▶ TRY IT
If a line of the data below contains the string "lines", count it, then state the total alone.

··· AVAILABLE RECORDS

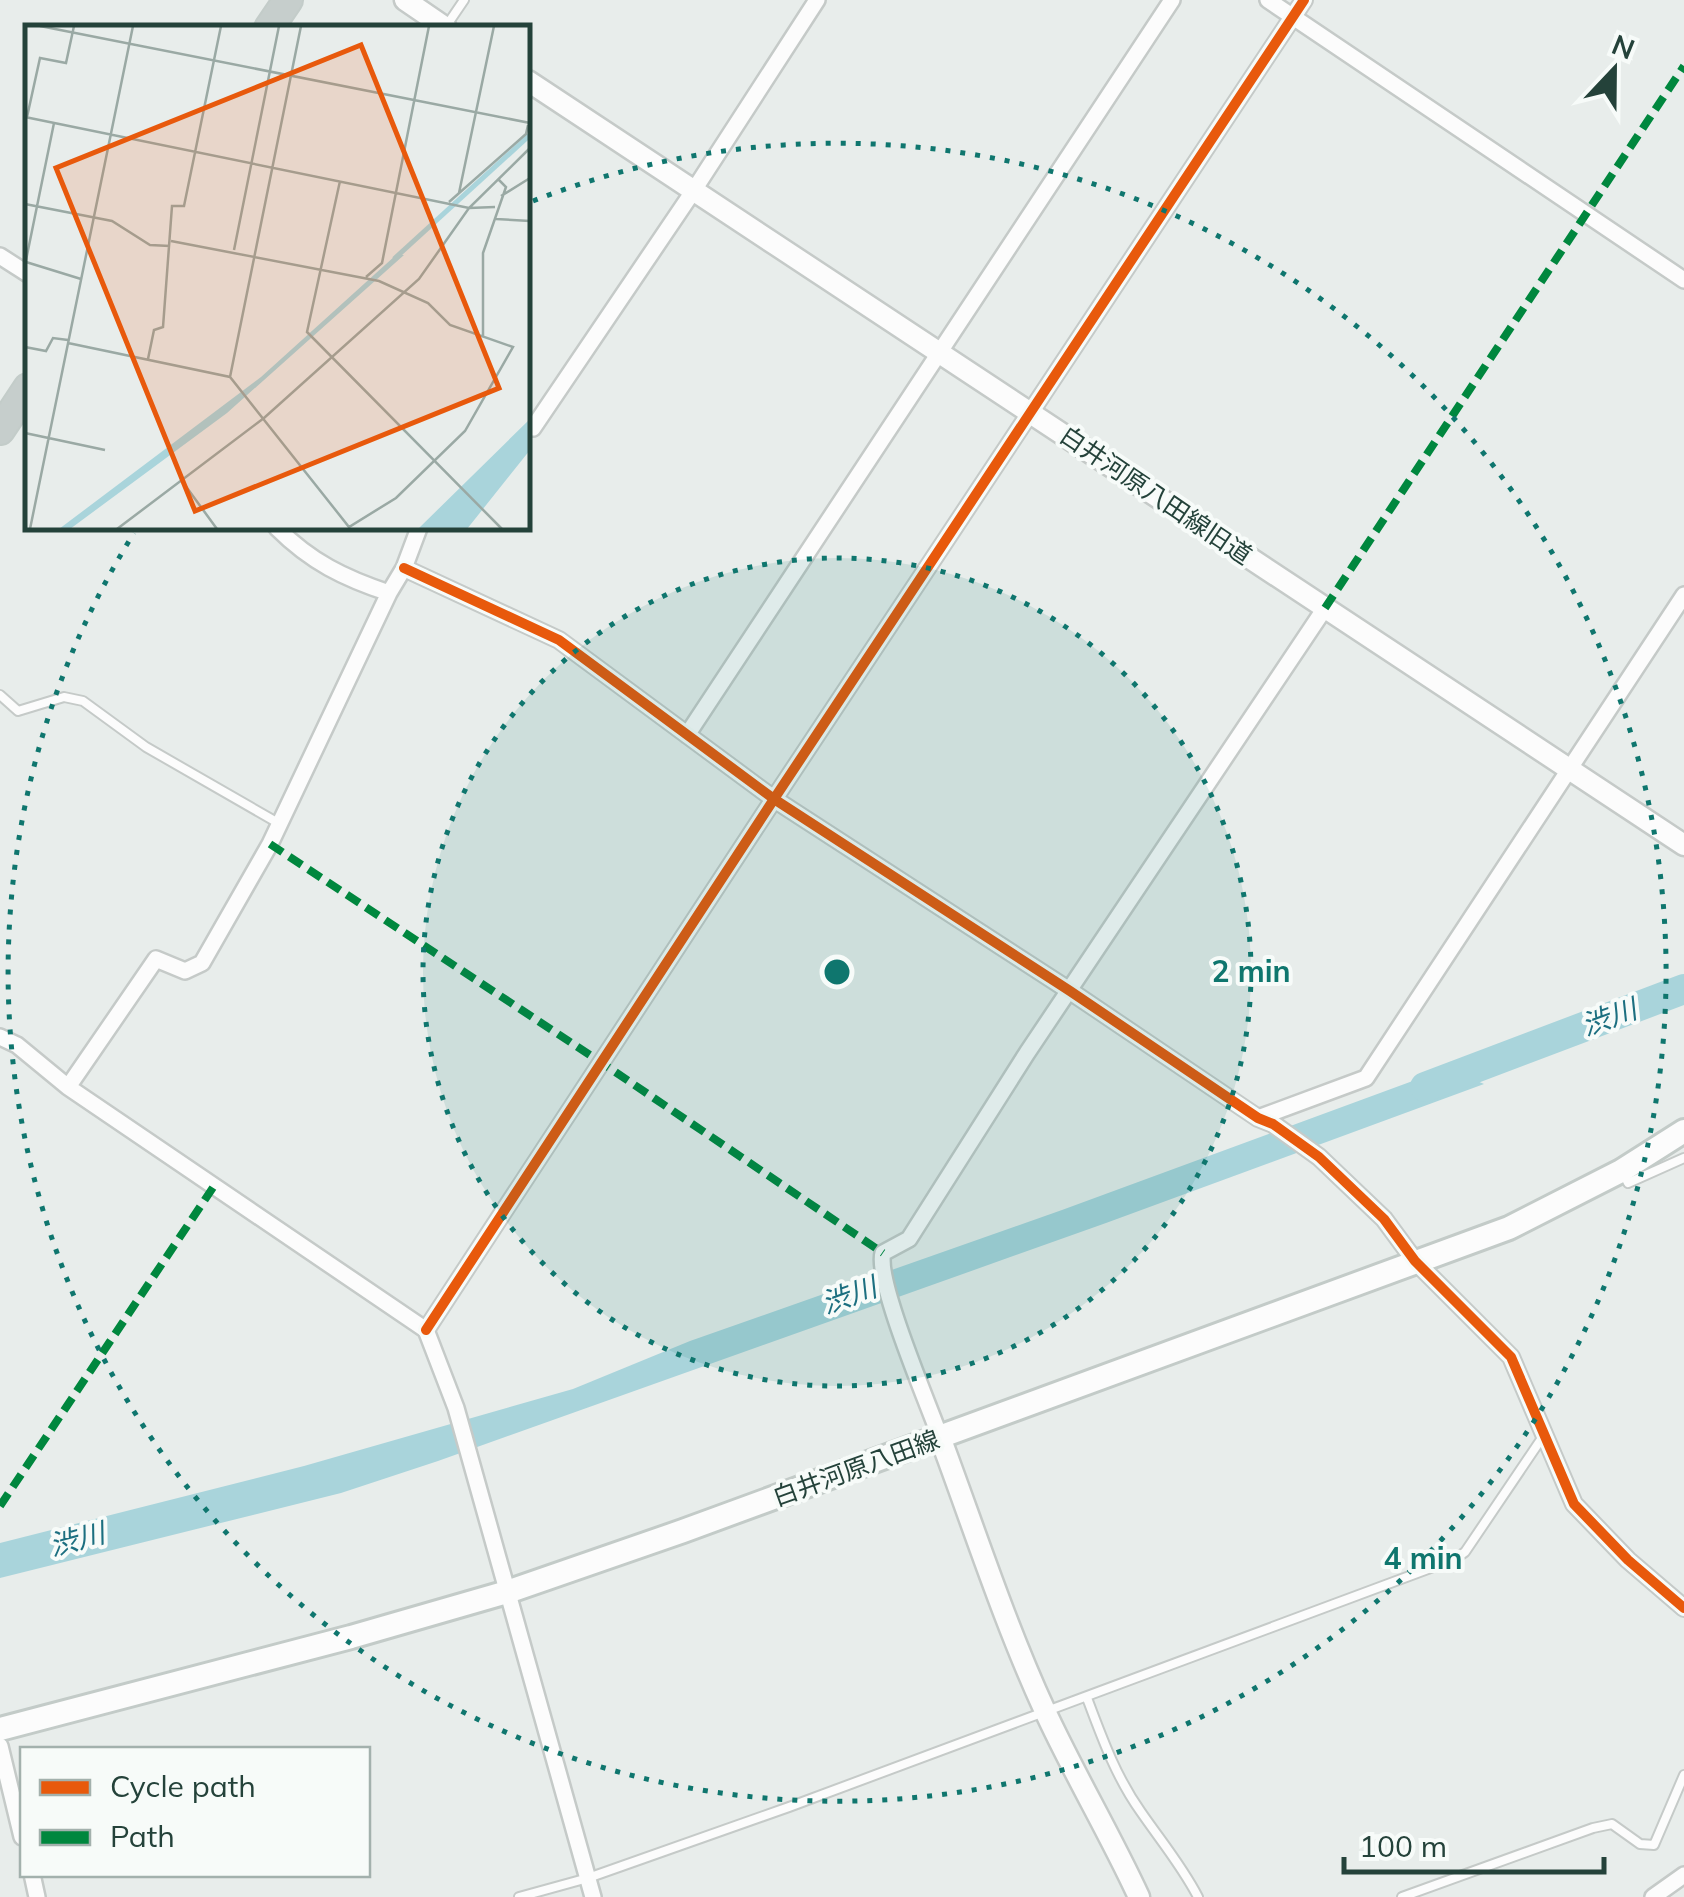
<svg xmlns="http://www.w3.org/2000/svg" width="1684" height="1897" font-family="Mulish,'Noto Sans JP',sans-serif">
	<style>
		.water { fill: #a9d4db }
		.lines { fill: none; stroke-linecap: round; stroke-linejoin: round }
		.river { stroke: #a9d4db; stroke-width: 30 }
		.service-casing { stroke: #c5cac8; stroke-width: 12 }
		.minor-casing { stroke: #c5cac8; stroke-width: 20 }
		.tertiary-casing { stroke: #c5cac8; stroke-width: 25 }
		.secondary-casing { stroke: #c3cbc8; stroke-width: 28 }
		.trunk-casing { stroke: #c3ccc9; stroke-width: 32 }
		.service { stroke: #fcfcfc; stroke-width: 8 }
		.minor { stroke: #fcfcfc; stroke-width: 15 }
		.tertiary { stroke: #fcfcfc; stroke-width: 20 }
		.secondary { stroke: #fcfcfc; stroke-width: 22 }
		.trunk { stroke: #c6cecc; stroke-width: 28 }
		.quiet { stroke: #00873e; stroke-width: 8; stroke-dasharray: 15 8; stroke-linecap: butt }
		.cycleway-casing { stroke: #f7fbf9; stroke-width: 16 }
		.cycleway { stroke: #e8590c; stroke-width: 10 }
		.ring { fill: none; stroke: #0f766e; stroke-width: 5; stroke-dasharray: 5 10 }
		.labels { text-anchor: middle; stroke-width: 8; stroke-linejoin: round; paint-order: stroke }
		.street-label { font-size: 25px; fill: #24423a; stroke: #f7fbf9 }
		.water-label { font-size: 28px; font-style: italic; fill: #1c6f80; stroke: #f7fbf9 }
		.inset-river { fill: none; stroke: #a9d4db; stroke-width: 5 }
		.inset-road { fill: none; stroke: #9aa9a4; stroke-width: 2.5 }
		.view { fill: #e8590c; fill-opacity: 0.15; stroke: #e8590c; stroke-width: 5 }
		.inset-edge { fill: none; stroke: #24423a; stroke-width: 5 }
		.centre { fill: #0f766e; stroke: #f7fbf9; stroke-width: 5 }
		.ring-label { font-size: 30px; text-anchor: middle; font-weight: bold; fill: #0f766e; stroke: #f7fbf9; stroke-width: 8; stroke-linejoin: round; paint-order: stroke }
	</style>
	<rect width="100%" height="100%" fill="#e8edeb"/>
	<path class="water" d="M1448,1068L1484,1084L1106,1223L438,1461L341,1493L0,1578V1543L304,1466L573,1389L690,1341L1062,1210Z"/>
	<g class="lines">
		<path class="river" d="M1425,1087L1684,989"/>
		<defs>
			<path id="service" d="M447,25L464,0
				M0,695L18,711L64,697L83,701L146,747L280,824
				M1624,1175L1628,1183L1684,1158
				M1087,1698C1102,1738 1116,1777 1141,1812C1161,1841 1182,1866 1198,1897
				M519,1897L588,1878L789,1807L1455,1559L1465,1552L1544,1435
				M1402,1897L1593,1828L1612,1824L1640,1844L1654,1845L1684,1775"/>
			<path id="minor" d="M1268,0L1684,280
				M0,256L28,274
				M528,427L533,428L694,190L817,0
				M277,528C311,562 344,578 389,593
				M404,568L559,640L774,799L1070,991L1258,1118L1273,1124L1319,1157L1384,1219L1415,1261L1511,1357L1574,1504L1628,1560L1684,1608
				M687,735L1172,0
				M0,1037L17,1045L68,1087L426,1330L456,1408L593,1897
				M68,1087L156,959L185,971L202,963L270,844L389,593L404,568L419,528
				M1258,1118L1366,1078L1684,595
				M426,1330L774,799L1304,0
				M940,1437C928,1403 875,1280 883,1253L909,1239L1027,1053L1325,608
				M0,1746L22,1837
				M32,1874L37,1897
				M1653,1897L1684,1875"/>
			<path id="tertiary" d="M405,0L446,28
				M528,81L1684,845
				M940,1437C974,1528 1004,1622 1045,1711C1074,1774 1110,1834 1139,1897"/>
			<path id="secondary" d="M0,1729L351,1637L507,1592L683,1531L1509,1228L1621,1171L1684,1131"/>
			<path id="trunk" d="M269,28L288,0
				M0,430L28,388"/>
		</defs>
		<use href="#service" class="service-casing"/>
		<use href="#minor" class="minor-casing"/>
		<use href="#tertiary" class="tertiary-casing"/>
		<use href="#secondary" class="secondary-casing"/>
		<use href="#trunk" class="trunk-casing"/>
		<use href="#service" class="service"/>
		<use href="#minor" class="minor"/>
		<use href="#tertiary" class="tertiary"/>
		<use href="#secondary" class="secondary"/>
		<use href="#trunk" class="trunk"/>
		<path class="quiet" d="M1325,608L1684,66
			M270,844L602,1063L883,1253
			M0,1506L214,1186"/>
		<defs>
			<path id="cycleway" d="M404,568L559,640L774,799L1070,991L1258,1118L1273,1124L1319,1157L1384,1219L1415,1261L1511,1357L1574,1504L1628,1560L1684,1608
				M426,1330L774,799L1304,0"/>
		</defs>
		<use href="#cycleway" class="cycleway-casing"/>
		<use href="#cycleway" class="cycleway"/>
	</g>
	<circle cx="837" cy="972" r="414" fill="#0f766e" fill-opacity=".12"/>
	<g class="ring">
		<circle cx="837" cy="972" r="414"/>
		<path d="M533 201A829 829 0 1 1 134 533"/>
	</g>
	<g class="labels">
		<g class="street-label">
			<text transform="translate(1156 495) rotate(34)" y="9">白井河原八田線旧道</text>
			<text transform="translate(856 1468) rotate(-20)" y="9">白井河原八田線</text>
		</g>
		<g class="water-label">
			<text transform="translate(1609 1017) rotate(-20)" y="10">渋川</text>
			<text transform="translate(849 1295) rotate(-20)" y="10">渋川</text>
			<text transform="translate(77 1539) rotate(-15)" y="10">渋川</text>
		</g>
	</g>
	<g transform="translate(25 25)">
		<rect width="505" height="505" fill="#e8edeb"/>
		<path d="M371,230H379L202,388L45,504H34L236,352ZM505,394V425L442,504H393Z" fill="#a9d4db"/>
		<path class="inset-river" d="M369,234L505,110"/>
		<path class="inset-road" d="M15,1L505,98M0,92L444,183L470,182M2,92L15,33L41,38L49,1M315,156L282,307L477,504M434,168L469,1M476,171L505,153M424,177L501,109L503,100M0,179L87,196L125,220L145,221M471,194L505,196M209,225L254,1M1,237L56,254M0,240L29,98M341,252L357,238L404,1M458,312V228L481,162L473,154M43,318L205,352L324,502L371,473L440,406L488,322L425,300L403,278L354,256L146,216M0,322L21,326L28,313L43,315M123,334L129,305L138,302L147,181H159L196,1M205,352L276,1M0,408L80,425M157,456L192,504M5,504L108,1M92,504L239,393L394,254L444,183L505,123"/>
		<path class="view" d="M336,20L474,363L170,486L31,143Z"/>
		<rect width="505" height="505" class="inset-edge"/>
	</g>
	<circle cx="837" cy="972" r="15" class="centre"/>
	<g class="ring-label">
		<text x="1251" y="982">2 min</text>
		<text x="1423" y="1569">4 min</text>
	</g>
	<rect x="20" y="1747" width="350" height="130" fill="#f7fbf9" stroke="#a3b1ad" stroke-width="2.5"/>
	<rect x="40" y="1780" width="50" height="15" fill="#e8590c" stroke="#a3b1ad" stroke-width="2.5"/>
	<text x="110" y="1797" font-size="30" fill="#24423a">Cycle path</text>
	<rect x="40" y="1830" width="50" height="15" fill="#00873e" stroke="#a3b1ad" stroke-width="2.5"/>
	<text x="110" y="1847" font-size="30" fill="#24423a">Path</text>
	<g transform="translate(1614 70) rotate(22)" stroke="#f7fbf9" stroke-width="8" paint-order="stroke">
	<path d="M0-8L18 38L0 25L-18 38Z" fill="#24423a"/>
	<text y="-15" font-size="28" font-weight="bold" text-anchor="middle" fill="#24423a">N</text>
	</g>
	<path d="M1344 1857v15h260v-15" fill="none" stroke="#24423a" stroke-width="5"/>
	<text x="1359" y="1857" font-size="30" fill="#24423a" stroke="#f7fbf9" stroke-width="8" paint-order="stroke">100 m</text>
</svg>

······

▶ SOLUTION BELOW
2